Finding myself an authority on prison, and given my failed experiment as a free person, I wondered if perhaps prison wasn't where I was meant to spend my life. As birds are meant for the skies and fish the streams, maybe incarceration was my milieu. Maybe I was built to live cloistered away in an eight-by-ten-foot cell. And maybe that was okay. Certainly others had made lives for themselves behind bars. One can find all manner of ways to justify his existence.

It was then that I began making a list on a blank leaf torn from a paperback—the only paper I had access to—of all the things I wished to do when I got back out of prison, all the things I should have been doing the first time around instead of looking at porn.

Go ice skating. Take a spin class. Bake banana bread.

Two months later when I was transferred to the facility in Seagoville, I carried the list with me in my sock.

Visit the Nasher Sculpture Center. Explore the Arts District. Make soup.

At Seagoville I stayed in a dormitory of some 150 men. The dorm had no AC, and during the day the June sun would heat our cinderblock cubicles to as high as 102 degrees according to a thermometer on the wall. I ran in to several men with whom I'd done time at other prisons. Though I hadn't known them well, I was surprised how glad I was to see them. Like a kid returning to a new classroom after summer vacation, I eagerly sought out and clung to whatever familiar faces I found. What they all wanted to know, upon spotting me, was what I'd done to return to prison.

"Drugs," I lied. (I'd never so much as smoke a joint in my life.) "I failed a UA and they revoked me."

I couldn't tell those men, all of whom were sex offenders themselves, that I'd returned to prison for looking at porn. We used to laugh at guys like that, the ones we'd see walking the yard ten months later because they couldn't keep their dicks out of their hands. Eventually we'd learn they'd been caught with CP or they'd exposed themselves or they'd been caught chatting with a minor. They were the real creeps, we assured ourselves. They were the pedophiles. They were the ones who ought to be locked up.

In my three months at Seagoville, when I wasn't walking the track or reading cozy British mysteries whose undemanding plots could be tidied up in 200 pages or fewer, I added to my list, which had grown to over 100 items.

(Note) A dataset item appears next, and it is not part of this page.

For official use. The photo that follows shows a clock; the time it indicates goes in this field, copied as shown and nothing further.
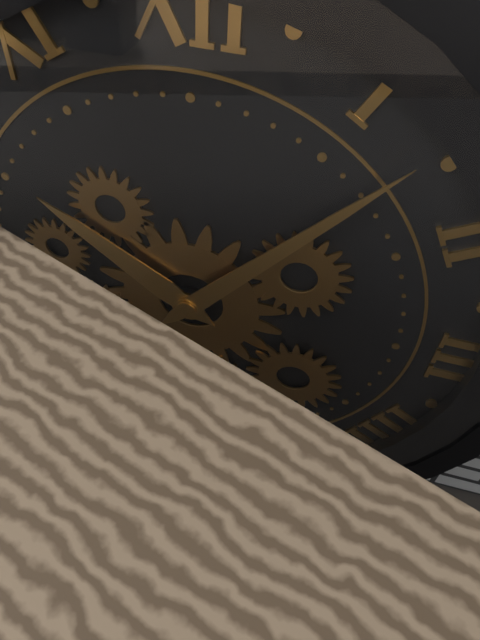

Walk the Katy Trail. Write a letter to a friend. Ask someone for help.

Rachel, the kitchen manager at The Noodle House, wrote once. On the back of a stained invoice for bean sprouts she wrote that everyone at the restaurant missed me and looked forward to my return. My job, she promised, would be waiting for me when I get out. Rachel had insisted on attending the court hearing and had even testified on my behalf, along with my father, as a character witness. I looked at her not once while she was on the stand. I only listened with my head down to her rich, throaty smokers' voice fill the courtroom. When the prosecutor asked her whether she actually felt comfortable having me in the restaurant where families and young children dine. I heard a pause and feared for one terrifying moment I might hear her say, No, he is a menace, a monster. Instead, her answer came out unwavering, firm: "Yes, I absolutely trust him."

Leaving prison a second time I was struck again by the lack of ceremony, the perfect mundaneness of it. COs stood around the prison lobby looking bored, talking about gas prices and weekend plans. They seemed uninterested and unaware even of the man in khaki sitting, waiting for his life to change.

And just as with my first release, it was my father who would pick me, to deliver me not to a halfway house but to my apartment which had sat vacant for nearly a half year. He arrived on time, shuffling through the prison's vestibule looking uncertain, as though he might have written down the wrong address. His expression resolved when he spotted me, sitting with my small clutch of letters and with my list.

I didn't immediately move to embrace him. So accustomed had I grown to the leash, I stayed seated, waiting for some signal from my captors. My father too was unsure how to proceed and for a time we only stared at one another until a CO finally looked up, mildly surprised to see me still there, and asked, "What are you waiting for?"